Data records: Begin

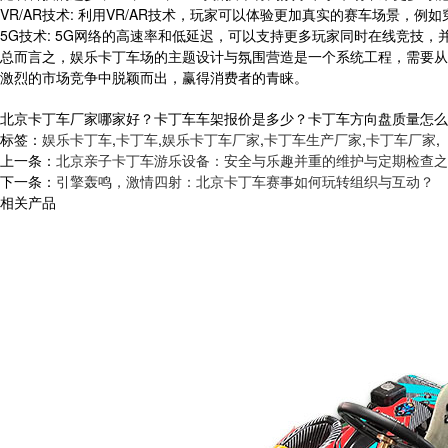
VR/AR技术: 利用VR/AR技术，玩家可以体验更加真实的赛车场景，
5G技术: 5G网络的高速率和低延迟，可以支持更多玩家同时在线竞技
总而言之，娱乐卡丁车场的主题设计与氛围营造是一个系统工程，需要从
激烈的市场竞争中脱颖而出，赢得消费者的青睐。
北京卡丁车厂家哪家好？卡丁车车架报价是多少？卡丁车方向盘质量怎么样？河
标签：
娱乐卡丁车
,
卡丁车
,
娱乐卡丁车厂家
,
卡丁车生产厂家
,
卡丁车厂家
,
上一条：
北京亲子卡丁车游乐设备：安全与乐趣并重的维护与定期检查之
下一条：
引擎轰鸣，激情四射：北京卡丁车赛事如何玩转组织与互动？
相关产品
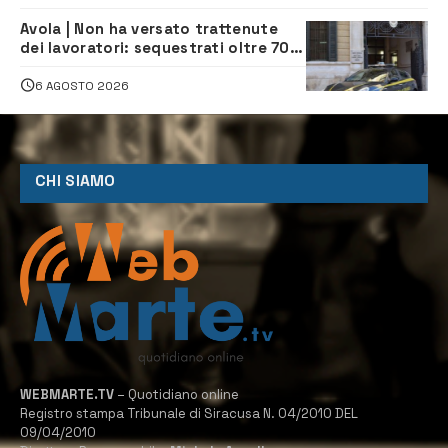
Avola | Non ha versato trattenute
dei lavoratori: sequestrati oltre 700
mila euro a imprenditore della
climatizzazione
6 AGOSTO 2026
CHI SIAMO
WEBMARTE.TV
– Quotidiano online
Registro stampa Tribunale di Siracusa N. 04/2010 DEL
09/04/2010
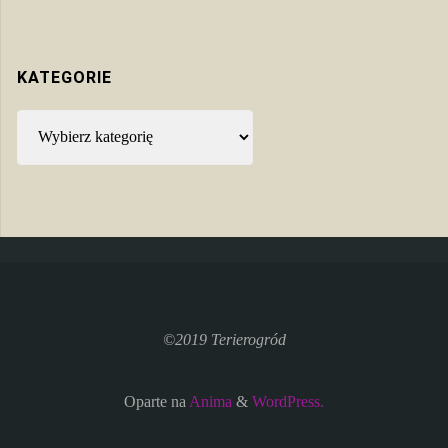
KATEGORIE
Kategorie
©2019 Terierogród
Oparte na
Anima
&
WordPress.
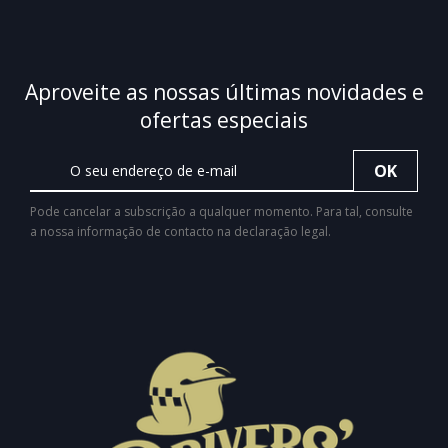
Aproveite as nossas últimas novidades e
ofertas especiais
Pode cancelar a subscrição a qualquer momento. Para tal, consulte
a nossa informação de contacto na declaração legal.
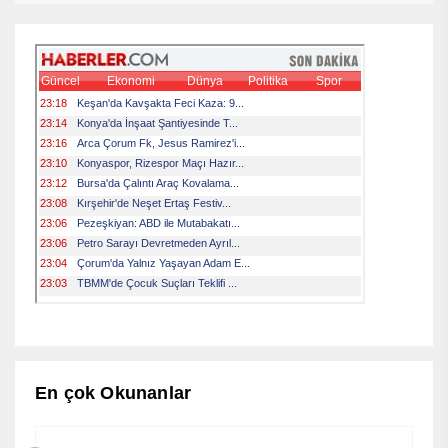
En çok Okunanlar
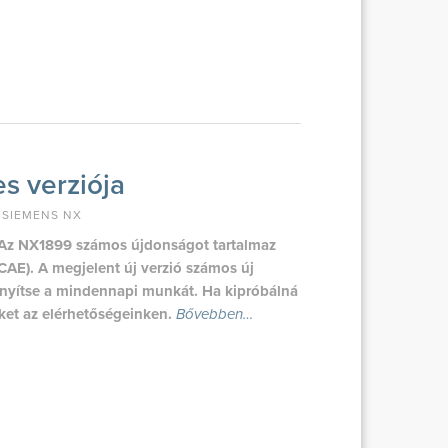
s verziója
,
SIEMENS NX
. Az NX1899 számos újdonságot tartalmaz
AE). A megjelent új verzió számos új
nnyítse a mindennapi munkát. Ha kipróbálná
ket az elérhetőségeinken.
Bővebben…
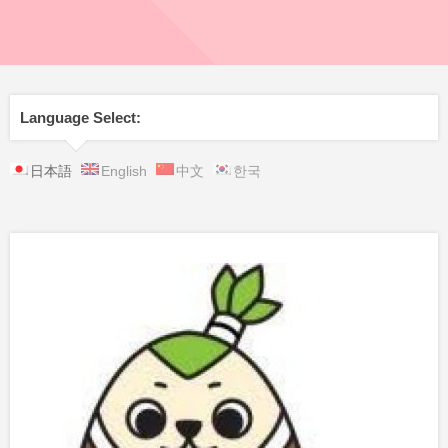
Language Select:
日本語
English
中文
한국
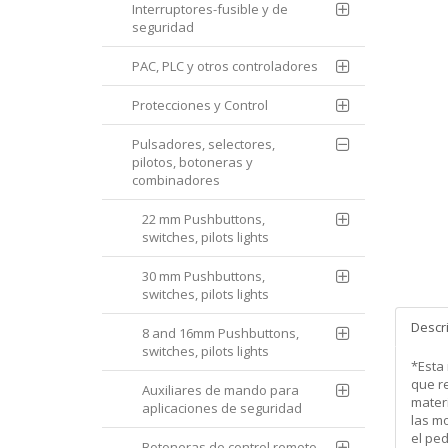
Interruptores-fusible y de
seguridad
PAC, PLC y otros controladores
Protecciones y Control
Pulsadores, selectores,
pilotos, botoneras y
combinadores
22 mm Pushbuttons,
switches, pilots lights
30 mm Pushbuttons,
switches, pilots lights
Descr
8 and 16mm Pushbuttons,
switches, pilots lights
*Esta
que re
Auxiliares de mando para
mater
aplicaciones de seguridad
las m
el pe
Botoneras de control remoto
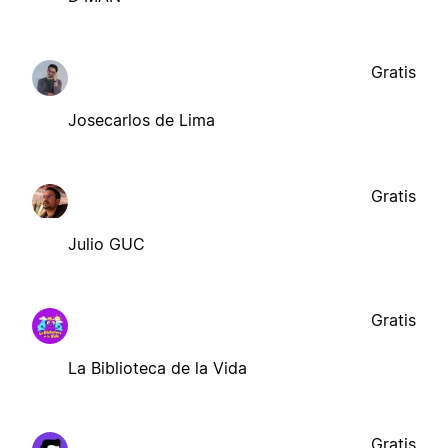
Gratis
Josecarlos de Lima
Gratis
Julio GUC
Gratis
La Biblioteca de la Vida
Gratis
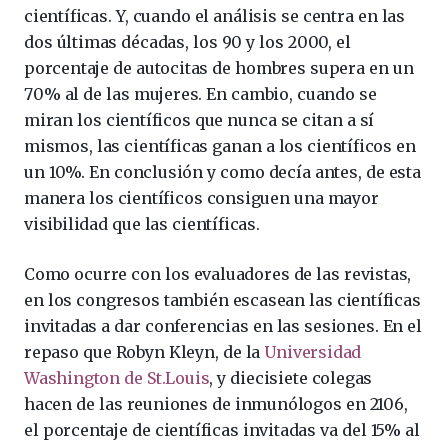
científicas. Y, cuando el análisis se centra en las
dos últimas décadas, los 90 y los 2000, el
porcentaje de autocitas de hombres supera en un
70% al de las mujeres. En cambio, cuando se
miran los científicos que nunca se citan a sí
mismos, las científicas ganan a los científicos en
un 10%. En conclusión y como decía antes, de esta
manera los científicos consiguen una mayor
visibilidad que las científicas.
Como ocurre con los evaluadores de las revistas,
en los congresos también escasean las científicas
invitadas a dar conferencias en las sesiones. En el
repaso que Robyn Kleyn, de la
Universidad
Washington de St.Louis
, y diecisiete colegas
hacen de las reuniones de inmunólogos en 2106,
el porcentaje de científicas invitadas va del 15% al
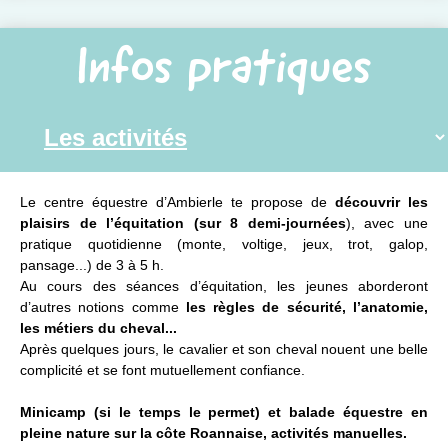
Infos pratiques
Le centre équestre d’Ambierle te propose de
découvrir les
plaisirs de l’équitation (sur 8 demi-journées
), avec une
pratique quotidienne (monte, voltige, jeux, trot, galop,
pansage...) de 3 à 5 h.
Au cours des séances d’équitation, les jeunes aborderont
d’autres notions comme
les règles de sécurité, l’anatomie,
les métiers du cheval...
Après quelques jours, le cavalier et son cheval nouent une belle
complicité et se font mutuellement confiance.
Minicamp (si le temps le permet) et balade équestre en
pleine nature sur la côte Roannaise, activités manuelles.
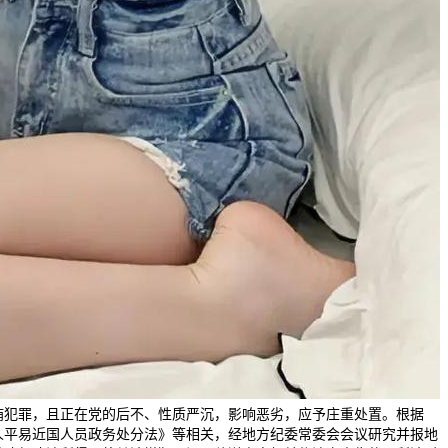
贿犯罪，且正在党的后不、性质严沉，影响恶劣，应予庄重处置。根据
人平易近国人员政务处分法》等相关，经地方纪委常委会会议研究并报地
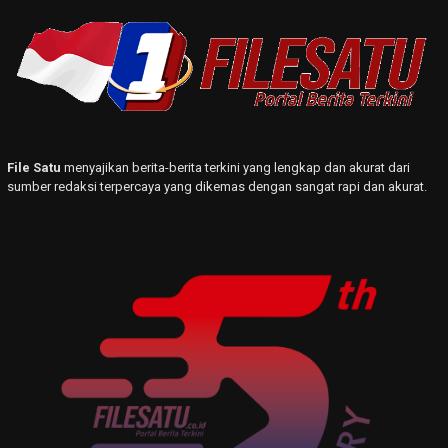
File Satu
menyajikan berita-berita terkini yang lengkap dan akurat dari
sumber redaksi terpercaya yang dikemas dengan sangat rapi dan akurat.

Data records: End

Your objective - Search the entries for the word "científicos" and pick out every line that holds it.

Exercise result -
miran los científicos que nunca se citan a sí
mismos, las científicas ganan a los científicos en
manera los científicos consiguen una mayor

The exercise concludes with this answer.